───── PASSAGE FOR REVIEW ─────

We aim to not just listen to stakeholders and gather their insights, but to also involve them in the co-creation of insightdriven solutions. The recent pan-European EPICENSUS Project showcases our collaborative approach to improving outcomes for people living with psoriasis.3 Initiated in December 2020 by UCB, this integrated consensus programme involves key stakeholders (clinicians, payors and patient advocacy groups representatives) from across eight European countries, and focuses on generating engagement, gathering insights and enabling a multidisciplinary conversation. It will critically evaluate the current standard of care with regards to diagnosis, monitoring, access, and patient-reported outcomes in psoriasis, with results due to be published later this year. We hope that EPICENSUS will ultimately deliver a paradigm shift in outcomes for people with psoriasis, reducing the significant burden on the health care system and enhancing the delivery of future psoriasis care.
How will new technology such as machine learning and AI influence the dermatology space in the coming years?
New technologies such as machine learning have been successful in predicting the trajectory of patients’ health in various fields such as cancer, diabetic complications, and cardiovascular mortality. Recent studies have shown that although ample data exists on the efficacy of biologics in psoriasis, decision making on treatments is still often based on a trial-and-error approach. In a real-world setting, over 50% of patients required dose adjustment during therapy and 20-50% of patients experienced a relapse, resulting in a switch to another medication.4
The application of such modelling algorithm methods for psoriasis treatment could help to predict long-term responses to biologics. Combining patient variables such as demographic data with disease and therapy specifics has shown promising results in this space.

───── STORED DATA ─────

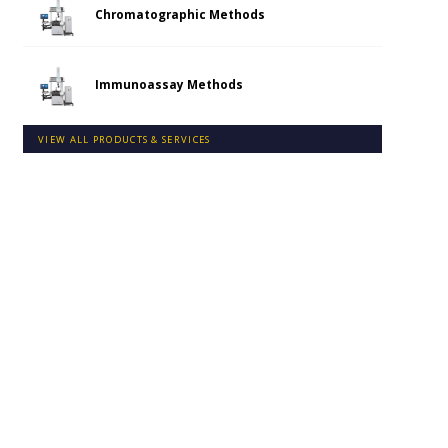
Chromatographic Methods
Immunoassay Methods
VIEW ALL PRODUCTS & SERVICES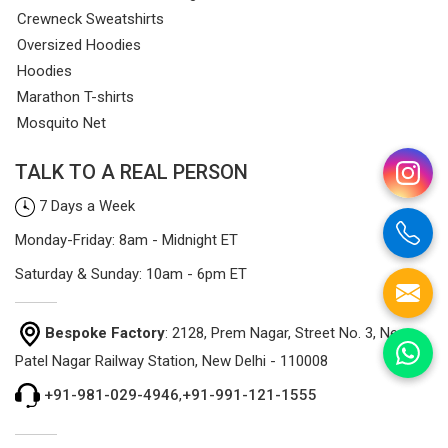
Crewneck Sweatshirts
Oversized Hoodies
Hoodies
Marathon T-shirts
Mosquito Net
TALK TO A REAL PERSON
7 Days a Week
Monday-Friday: 8am - Midnight ET
Saturday & Sunday: 10am - 6pm ET
Bespoke Factory
: 2128, Prem Nagar, Street No. 3, Near
Patel Nagar Railway Station, New Delhi - 110008
+91-981-029-4946
,
+91-991-121-1555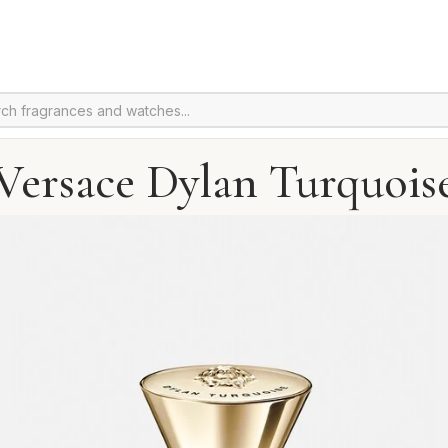
Versace Dylan Turquois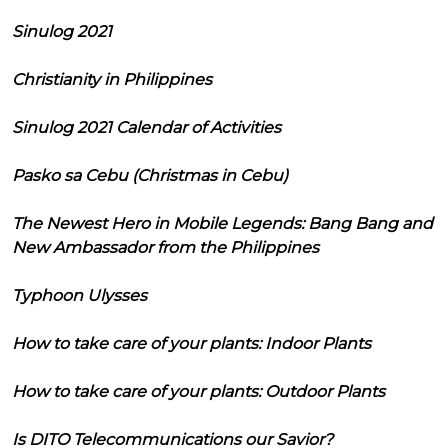
Sinulog 2021
Christianity in Philippines
Sinulog 2021 Calendar of Activities
Pasko sa Cebu (Christmas in Cebu)
The Newest Hero in Mobile Legends: Bang Bang and
New Ambassador from the Philippines
Typhoon Ulysses
How to take care of your plants: Indoor Plants
How to take care of your plants: Outdoor Plants
Is DITO Telecommunications our Savior?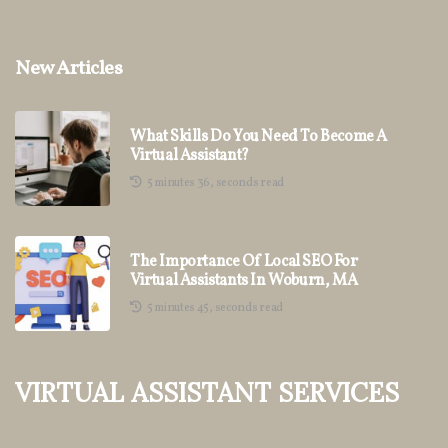
New Articles
What Skills Do You Need To Become A
Virtual Assistant?
5 minutes 36, seconds read
The Importance Of Local SEO For
Virtual Assistants In Woburn, MA
5 minutes 45, seconds read
Virtual Assistant Services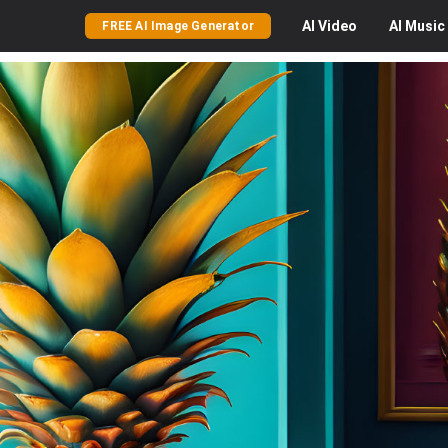
AI
Video
AI
Music
FREE AI Image Generator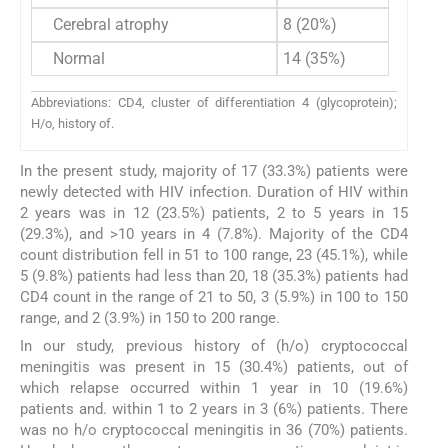
Cerebral atrophy
8 (20%)
Normal
14 (35%)
Abbreviations: CD4, cluster of differentiation 4 (glycoprotein);
H/o, history of.
In the present study, majority of 17 (33.3%) patients were
newly detected with HIV infection. Duration of HIV within
2 years was in 12 (23.5%) patients, 2 to 5 years in 15
(29.3%), and >10 years in 4 (7.8%). Majority of the CD4
count distribution fell in 51 to 100 range, 23 (45.1%), while
5 (9.8%) patients had less than 20, 18 (35.3%) patients had
CD4 count in the range of 21 to 50, 3 (5.9%) in 100 to 150
range, and 2 (3.9%) in 150 to 200 range.
In our study, previous history of (h/o) cryptococcal
meningitis was present in 15 (30.4%) patients, out of
which relapse occurred within 1 year in 10 (19.6%)
patients and. within 1 to 2 years in 3 (6%) patients. There
was no h/o cryptococcal meningitis in 36 (70%) patients.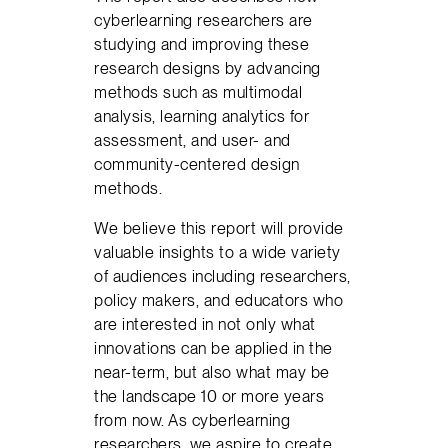
cyberlearning researchers are
studying and improving these
research designs by advancing
methods such as multimodal
analysis, learning analytics for
assessment, and user- and
community-centered design
methods.
We believe this report will provide
valuable insights to a wide variety
of audiences including researchers,
policy makers, and educators who
are interested in not only what
innovations can be applied in the
near-term, but also what may be
the landscape 10 or more years
from now. As cyberlearning
researchers, we aspire to create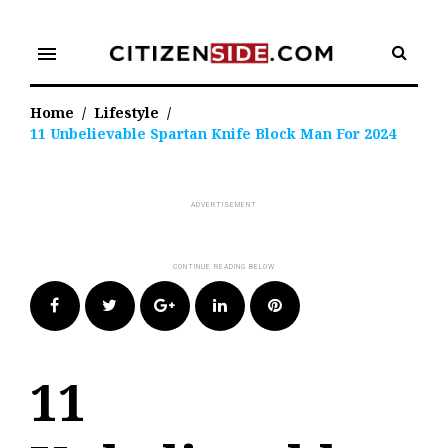
Skip
to
menu
content
Home
/
Lifestyle
/
11 Unbelievable Spartan Knife Block Man For 2024
Facebook
Twitter
Google+
LinkedIn
Pinterest
11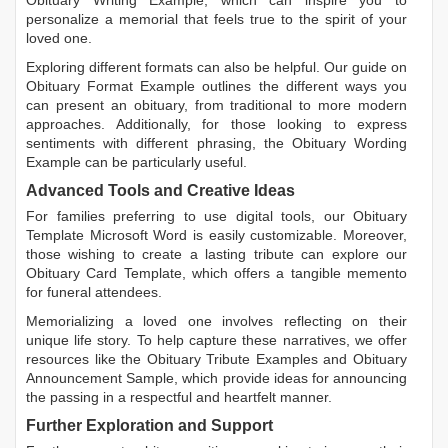
Obituary Writing Example
, which can inspire you to
personalize a memorial that feels true to the spirit of your
loved one.
Exploring different formats can also be helpful. Our guide on
Obituary Format Example
outlines the different ways you
can present an obituary, from traditional to more modern
approaches. Additionally, for those looking to express
sentiments with different phrasing, the
Obituary Wording
Example
can be particularly useful.
Advanced Tools and Creative Ideas
For families preferring to use digital tools, our
Obituary
Template Microsoft Word
is easily customizable. Moreover,
those wishing to create a lasting tribute can explore our
Obituary Card Template
, which offers a tangible memento
for funeral attendees.
Memorializing a loved one involves reflecting on their
unique life story. To help capture these narratives, we offer
resources like the
Obituary Tribute Examples
and
Obituary
Announcement Sample
, which provide ideas for announcing
the passing in a respectful and heartfelt manner.
Further Exploration and Support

─────

→ **APPLY WHAT YOU READ**:
(A) In the passage on psoriasis care, rewrite the paragraph that begins "New technologies such as machine learning" as a short bulleted list that keeps its main facts.
(B) According to the passage on psoriasis care, when did UCB initiate the EPICENSUS Project?

→ **TASK-BY-TASK SOLUTIONS**:
(A)
- Machine learning has successfully predicted the trajectory of patients' health in fields such as cancer, diabetic complications, and cardiovascular mortality.
- Ample data exists on the efficacy of biologics in psoriasis, but treatment decisions are still often made by trial and error.
- In a real-world setting, over 50% of patients needed a dose adjustment during therapy.
- Between 20% and 50% of patients relapsed and switched to another medication.

(B) December 2020